The initial assault succeeded by every military metric, but the war McChrystal was trying to fight was not purely military. The promised "government in a box" never materialized as planned. The Afghan district governor installed after the fighting had limited authority, and the Taliban -- many of whom had simply melted into the civilian population -- began reasserting control through intimidation and targeted killings. Ninety days into the offensive, McChrystal himself called Marjah a "bleeding ulcer." By October 2010, the situation was described as "troubling," though by December the fighting was declared "essentially over." It was a distinction without much difference. The second day of the operation had already foreshadowed the problem: twelve civilians, ten from a single family, were killed when NATO HIMARS rockets struck their homes. McChrystal personally called President Karzai to apologize. The gap between the operation's military success and its political failure would prove unbridgeable.
Moshtarak was supposed to be a prelude -- the warm-up for a much larger offensive in Kandahar that would break the Taliban's back. Instead, it became the operation that changed the trajectory of America's longest war. The failure to hold Marjah politically, even after holding it militarily, convinced the Obama administration that the strategy of surging troops for a decisive victory was not working. The shift toward deescalation and eventual withdrawal began here, in the irrigation canals and poppy fields of a town most Americans had never heard of. Shortly after NATO soldiers departed Marjah, the Taliban regained control. U.S. Army analysts described the operation's goals as a failure. Brigadier James Cowan of the British forces had predicted Moshtarak would mark "the start of the end of this insurgency." He was right about the ending, but not the way he meant. The insurgency outlasted the coalition's will to fight it.

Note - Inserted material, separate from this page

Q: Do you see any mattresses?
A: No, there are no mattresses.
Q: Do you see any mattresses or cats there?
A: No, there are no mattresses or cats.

The names on the casualty lists tell the story of a truly multinational effort that fell short. American Marines, British Guardsmen, Canadian infantry from Princess Patricia's Light Infantry, Danish and Estonian soldiers, Afghan commandos and police -- all fought in Marjah. Some, like U.S. Army Captain Matthew Golsteyn, earned Silver Stars for valor. Seventy-six Marines were killed in Afghanistan in the five months following the operation's start. The Afghan families who returned to Marjah after being displaced found a landscape scarred by IEDs and contested by forces that would keep fighting for another decade. Moshtarak's legacy is not a single battle but a question: whether any military operation, however well-executed, can build a nation from the outside. The poppy fields of Helmand offered one answer.
Coordinates: 31.52N, 64.12E in Helmand Province, southern Afghanistan. The flat agricultural terrain of Marjah sits along irrigation canals fed by the Helmand River. Viewing altitude 8,000-12,000 ft AGL reveals the grid of canals and poppy fields. Nearest major airfield is Camp Bastion/Shorabak (OABT), approximately 50 nm northwest. Kandahar Airfield (OAKN) lies roughly 100 nm east. Terrain is flat desert and irrigated farmland -- clear visibility most of the year with occasional dust storms.